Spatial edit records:
※

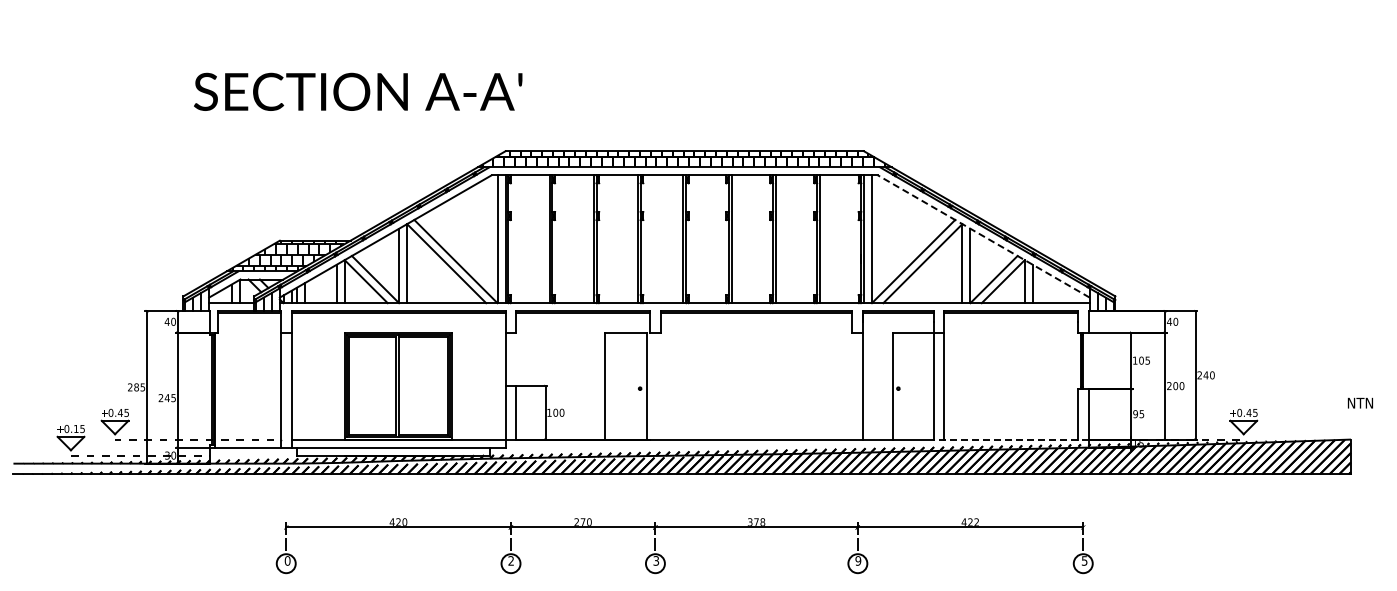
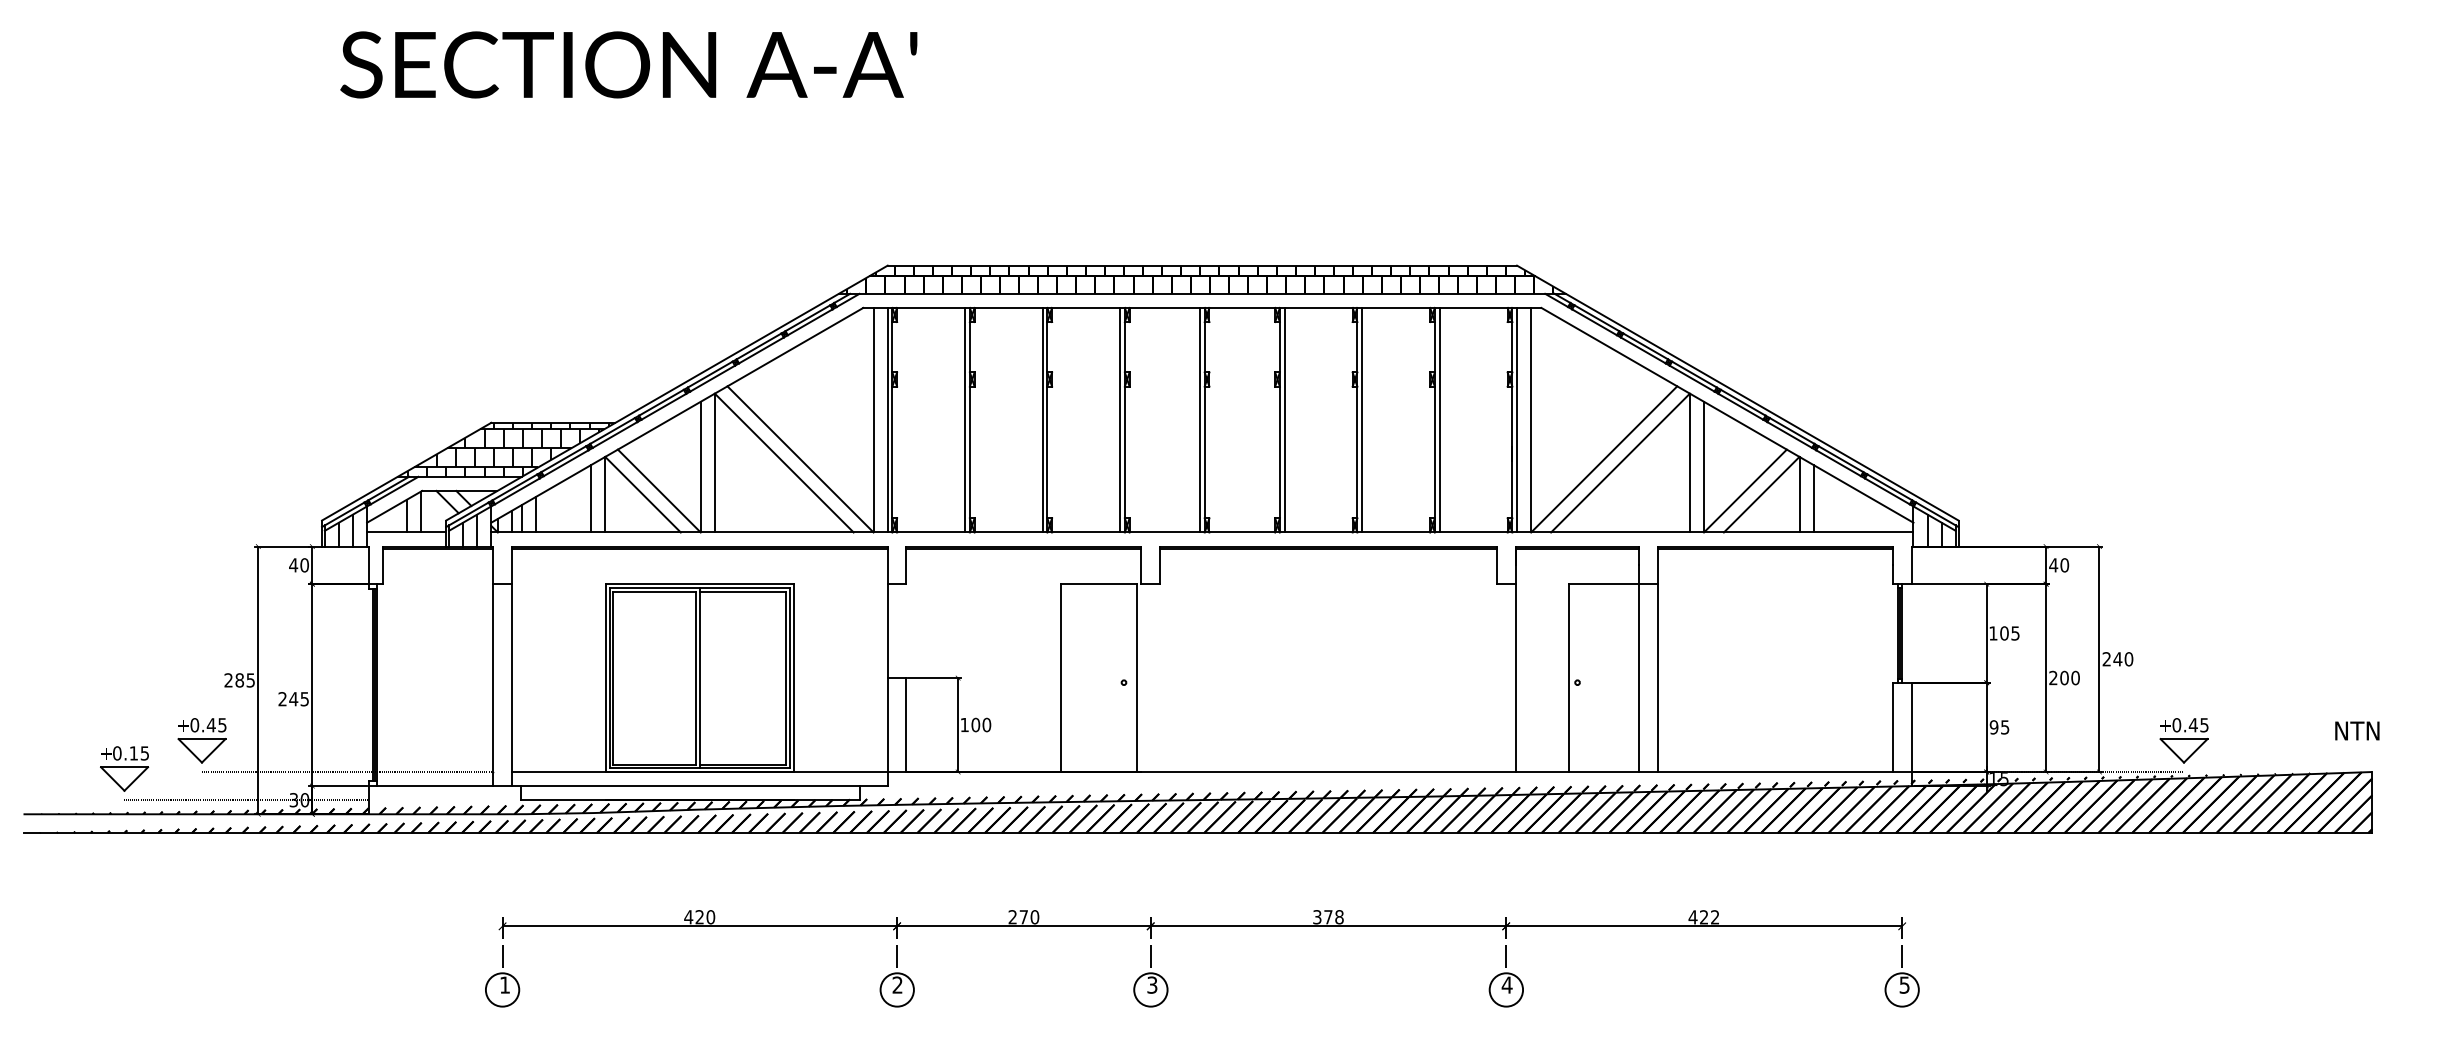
text: (358, 91) -> (629, 64), moved
line: (983, 236) -> (1726, 415), dashed -> solid
text: (1359, 402) -> (2355, 729), moved
line: (1011, 439) -> (1776, 771), dashed -> solid
text: (287, 560) -> (504, 984), 0 -> 1
text: (858, 560) -> (1507, 984), 9 -> 4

※

Without copying any picture, write out the entries exactly.

• _TASK SOLUTION_:
text: (358, 91) -> (629, 64), moved
line: (983, 236) -> (1726, 415), dashed -> solid
text: (1359, 402) -> (2355, 729), moved
line: (1011, 439) -> (1776, 771), dashed -> solid
text: (287, 560) -> (504, 984), 0 -> 1
text: (858, 560) -> (1507, 984), 9 -> 4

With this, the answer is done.